Harvard's nationally-touted pedagogical return to the "core curriculum" concept of undergraduate education took what many might consider a temporary turn to the more conservative this week.
Taking its first major action on the core project, the full Faculty voted to set up faculty committees to hammer out possible programs in five fairly conventional-sounding core areas.
They are called, at least for now, "Letters and Art," "History," "Social and Philosophical Analysis," "Mathematics and Science," and "Foreign Languages and Cultures."
This means that a more innovative and controversial proposal for eight core areas, put forth this fall by the special Task Force on Core Curriculum, has for now gone by the boards.
Among other things, the eight-area proposal had featured separate hard science requirements in mathematics, physics and the biological sciences, along with a requirement focusing on non-Western cultures.
The primary mover in bringing the number of core areas down to five--and particularly in setting History apart as a separate category--was Bernard Bailyn, Winthrop Professor of History.

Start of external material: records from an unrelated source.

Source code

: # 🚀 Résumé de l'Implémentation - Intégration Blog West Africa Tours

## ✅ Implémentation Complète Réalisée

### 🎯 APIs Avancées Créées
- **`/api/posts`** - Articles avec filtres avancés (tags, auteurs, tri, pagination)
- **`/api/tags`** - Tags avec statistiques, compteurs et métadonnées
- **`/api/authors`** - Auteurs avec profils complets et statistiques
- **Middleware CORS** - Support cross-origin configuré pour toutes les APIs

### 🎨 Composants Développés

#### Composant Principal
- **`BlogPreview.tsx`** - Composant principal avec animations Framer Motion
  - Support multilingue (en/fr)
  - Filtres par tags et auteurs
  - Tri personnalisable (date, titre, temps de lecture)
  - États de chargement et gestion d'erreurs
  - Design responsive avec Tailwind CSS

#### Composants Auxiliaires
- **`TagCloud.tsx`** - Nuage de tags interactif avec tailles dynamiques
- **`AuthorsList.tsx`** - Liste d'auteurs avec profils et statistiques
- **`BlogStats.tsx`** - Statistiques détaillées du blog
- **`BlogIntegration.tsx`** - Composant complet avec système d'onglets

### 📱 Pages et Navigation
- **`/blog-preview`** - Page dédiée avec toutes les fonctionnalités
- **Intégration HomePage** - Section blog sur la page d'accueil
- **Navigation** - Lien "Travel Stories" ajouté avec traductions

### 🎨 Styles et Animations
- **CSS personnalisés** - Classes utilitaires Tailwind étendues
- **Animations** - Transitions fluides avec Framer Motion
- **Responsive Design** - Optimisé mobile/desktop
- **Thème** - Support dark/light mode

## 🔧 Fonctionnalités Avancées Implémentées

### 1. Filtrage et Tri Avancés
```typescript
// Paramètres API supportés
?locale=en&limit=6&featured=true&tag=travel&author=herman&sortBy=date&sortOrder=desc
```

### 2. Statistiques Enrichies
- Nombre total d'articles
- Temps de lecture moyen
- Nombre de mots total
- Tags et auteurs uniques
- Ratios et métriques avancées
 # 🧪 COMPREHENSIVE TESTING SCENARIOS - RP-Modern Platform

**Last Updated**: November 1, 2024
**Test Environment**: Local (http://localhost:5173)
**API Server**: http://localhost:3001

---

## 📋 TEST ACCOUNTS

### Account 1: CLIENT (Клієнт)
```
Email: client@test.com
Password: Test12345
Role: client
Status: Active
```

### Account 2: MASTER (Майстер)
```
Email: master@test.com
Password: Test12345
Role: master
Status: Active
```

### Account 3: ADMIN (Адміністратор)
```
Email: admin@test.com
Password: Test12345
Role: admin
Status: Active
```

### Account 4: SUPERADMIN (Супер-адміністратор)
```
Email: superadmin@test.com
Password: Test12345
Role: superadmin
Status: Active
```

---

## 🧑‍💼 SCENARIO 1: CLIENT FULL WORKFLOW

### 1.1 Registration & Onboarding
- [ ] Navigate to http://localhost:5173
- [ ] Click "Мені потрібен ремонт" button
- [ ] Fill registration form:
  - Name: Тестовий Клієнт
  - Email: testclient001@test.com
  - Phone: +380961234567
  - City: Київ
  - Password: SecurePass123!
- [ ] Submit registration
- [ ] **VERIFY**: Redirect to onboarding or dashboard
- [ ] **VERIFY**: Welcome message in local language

Bailyn convinced the Faculty Council last month to propose this format, rather than the eight area division, to the Faculty.
Few of the other Faculty members--including members of the task force that proposed an eight area division--posted objections, though. The group voted down both of the only amendments proposed. Only two faculty members voted against the new proposal.
Its supporters all urged, however, that this temporary format remain open to change and revision, if necessary in the fall.
One professor underscored this sentiment when he told the Faculty that the chief virtue of the motion it voted on was that it was "content-free."